### Directions for this task
Copy all lines in the data that contain the string "Familie".

——

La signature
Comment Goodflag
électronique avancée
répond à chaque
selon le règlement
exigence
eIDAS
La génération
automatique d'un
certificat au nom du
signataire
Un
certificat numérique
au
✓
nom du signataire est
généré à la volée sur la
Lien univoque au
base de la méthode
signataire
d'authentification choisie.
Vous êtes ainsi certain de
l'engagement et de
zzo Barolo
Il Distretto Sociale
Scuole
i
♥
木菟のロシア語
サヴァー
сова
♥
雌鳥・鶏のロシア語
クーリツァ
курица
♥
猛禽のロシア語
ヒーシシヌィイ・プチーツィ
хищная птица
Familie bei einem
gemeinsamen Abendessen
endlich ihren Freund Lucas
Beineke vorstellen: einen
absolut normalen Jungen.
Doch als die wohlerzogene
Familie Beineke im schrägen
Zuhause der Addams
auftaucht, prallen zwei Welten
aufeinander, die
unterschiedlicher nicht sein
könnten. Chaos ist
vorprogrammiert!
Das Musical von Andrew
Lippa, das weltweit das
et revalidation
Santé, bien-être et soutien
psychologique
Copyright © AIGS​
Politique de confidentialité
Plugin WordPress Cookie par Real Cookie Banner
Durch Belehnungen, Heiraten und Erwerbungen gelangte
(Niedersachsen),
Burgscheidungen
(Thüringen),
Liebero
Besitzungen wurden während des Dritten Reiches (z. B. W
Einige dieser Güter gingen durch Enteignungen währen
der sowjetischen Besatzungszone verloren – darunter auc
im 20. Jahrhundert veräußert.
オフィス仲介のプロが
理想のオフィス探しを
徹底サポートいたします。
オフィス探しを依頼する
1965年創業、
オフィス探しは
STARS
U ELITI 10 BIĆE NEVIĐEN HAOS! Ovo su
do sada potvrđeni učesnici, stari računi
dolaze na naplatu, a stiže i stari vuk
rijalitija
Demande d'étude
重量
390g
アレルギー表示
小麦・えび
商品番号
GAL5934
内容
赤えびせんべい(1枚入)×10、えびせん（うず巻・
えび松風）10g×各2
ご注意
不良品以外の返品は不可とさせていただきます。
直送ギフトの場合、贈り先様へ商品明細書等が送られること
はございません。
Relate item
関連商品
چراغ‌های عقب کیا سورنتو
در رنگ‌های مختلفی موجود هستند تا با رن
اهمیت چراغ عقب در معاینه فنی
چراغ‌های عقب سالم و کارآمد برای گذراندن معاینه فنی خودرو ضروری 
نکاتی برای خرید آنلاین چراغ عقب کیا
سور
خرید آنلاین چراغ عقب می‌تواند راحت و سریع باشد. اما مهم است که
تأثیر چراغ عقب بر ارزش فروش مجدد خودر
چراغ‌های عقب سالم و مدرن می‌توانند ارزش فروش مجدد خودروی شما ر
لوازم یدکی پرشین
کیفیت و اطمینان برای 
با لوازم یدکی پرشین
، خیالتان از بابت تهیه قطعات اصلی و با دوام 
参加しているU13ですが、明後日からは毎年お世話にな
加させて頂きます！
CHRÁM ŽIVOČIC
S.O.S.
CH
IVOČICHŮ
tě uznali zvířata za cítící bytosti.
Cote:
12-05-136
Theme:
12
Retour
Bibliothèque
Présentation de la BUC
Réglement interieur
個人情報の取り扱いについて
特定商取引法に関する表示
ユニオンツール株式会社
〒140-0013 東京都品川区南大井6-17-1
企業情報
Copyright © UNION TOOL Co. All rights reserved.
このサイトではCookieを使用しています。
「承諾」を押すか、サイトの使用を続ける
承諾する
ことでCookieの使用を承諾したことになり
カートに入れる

——

### Expected output
Familie bei einem
Familie Beineke im schrägen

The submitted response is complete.